The Role and Value of Technical Advisory Boards (TABs) for High-Tech Companies

I was recently asked about the significance and structure of Technical Advisory Boards (TABs) for high-tech companies. Based on my experience, TABs become truly valuable when a company reaches the low millions in revenue. Here’s a comprehensive overview of how to effectively set up and leverage a TAB.

Optimal Size and Composition

A TAB should be manageable and effective, ideally consisting of a one- or two-pizza team—meaning it should be small enough to be fed by one or two pizzas. This typically translates to about 5-7 members. The board should have a diverse mix of skills, blending technical expertise with business acumen. Including members with different backgrounds ensures a well-rounded perspective on both technical challenges and market opportunities.

Meeting Frequency and Format

Quarterly meetings are a good rhythm for TABs, striking a balance between staying informed and allowing enough time for developments to occur between sessions. At least one of these meetings should be in-person each year, ideally featuring a setting that fosters strong relationships and open dialogue—think good food and wine to enhance the experience.

Compensation Structure

Compensating TAB members with common stock options is a standard practice. A typical Non-Qualified Stock Option (NQSO) grant would be around 1% of the company’s capitalization table, adjusted as necessary to attract top-tier talent.
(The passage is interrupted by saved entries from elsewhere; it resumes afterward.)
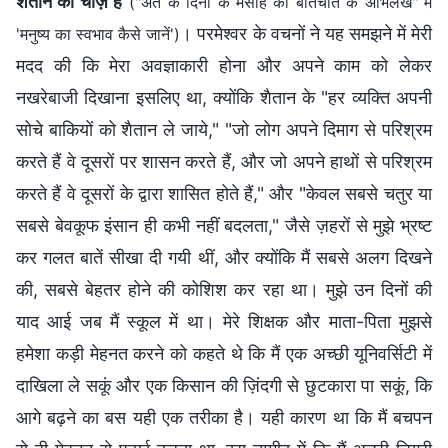
शैतान की चीज़ें हैं
"
("अंत के दिनों के मसीह की बातचीत के अभिलेख" में
। परमेश्वर के वचनों ने यह समझने में मेरी
'मनुष्य का स्वभाव कैसे जानें')
मदद की कि मेरा अवज्ञाकारी होना और अपने काम को लेकर
नखरेबाजी दिखाना इसलिए था, क्योंकि शैतान के "हर व्यक्ति अपनी
सोचे बाकियों को शैतान ले जाये," "जो लोग अपने दिमाग से परिश्रम
करते हैं वे दूसरों पर शासन करते हैं, और जो अपने हाथों से परिश्रम
करते हैं वे दूसरों के द्वारा शासित होते हैं," और "केवल सबसे चतुर या
सबसे बेवकूफ इंसान ही कभी नहीं बदलता," जैसे ज़हरों से मुझे भ्रष्ट
कर गलत बातें सीखा दी गयी थीं, और क्योंकि मैं सबसे अलग दिखने
की, सबसे बेहतर होने की कोशिश कर रहा था। मुझे उन दिनों की
याद आई जब मैं स्कूल में था। मेरे शिक्षक और माता-पिता मुझसे
हमेशा कड़ी मेहनत करने को कहते थे कि मैं एक अच्छी यूनिवर्सिटी में
दाखिला ले सकूं और एक किसान की ज़िंदगी से छुटकारा पा सकूं, कि
आगे बढ़ने का बस यही एक तरीका है। यही कारण था कि मैं बचपन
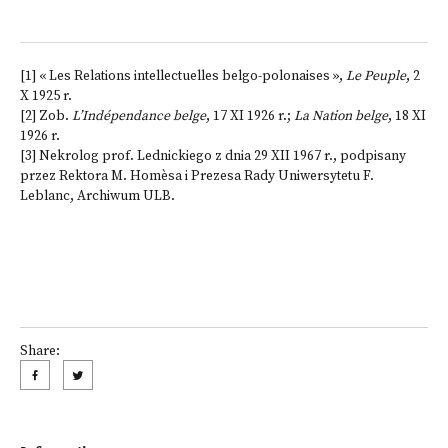
[1]
« Les Relations intellectuelles belgo-polonaises »,
Le Peuple
, 2
X 1925 r.
[2]
Zob.
L’Indépendance belge
, 17 XI 1926 r.;
La Nation belge
, 18 XI
1926 r.
[3]
Nekrolog prof. Lednickiego z dnia 29 XII 1967 r., podpisany
przez Rektora M. Homèsa i Prezesa Rady Uniwersytetu F.
Leblanc, Archiwum ULB.
Share:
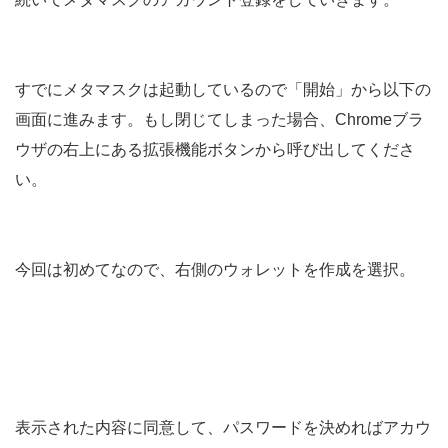
すでにメタマスクは起動しているので「開始」から以下の
画面に進みます。もし閉じてしまった場合、Chromeブラ
ウザの右上にある拡張機能ボタンから呼び出してくださ
い。
今回は初めてなので、右側のウォレットを作成を選択。
表示された内容に同意して、パスワードを決めればアカウ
This equity-based compensation aligns the interests of the advisors with the long-term success of the company.

Mission and Responsibilities

The primary mission of a TAB includes:

  • Strategic Guidance: Proposing new technical directions and innovative solutions to existing problems.
  • Risk Management: Highlighting potential risks and relevant new technologies that the company should consider.
  • Networking: Facilitating introductions to key industry contacts.
  • Critical Analysis: Providing candid feedback and challenging current plans and strategies to ensure robustness.

It’s important to note that TAB members do not have fiduciary responsibilities, which reduces risk for both the CEO and the advisors. This allows TAB members to offer candid advice without the legal obligations tied to board of director roles.

Invitation for Feedback

How does this align with your experiences? What other elements do you think are crucial for an effective TAB? I look forward to hearing your thoughts and continuing the conversation.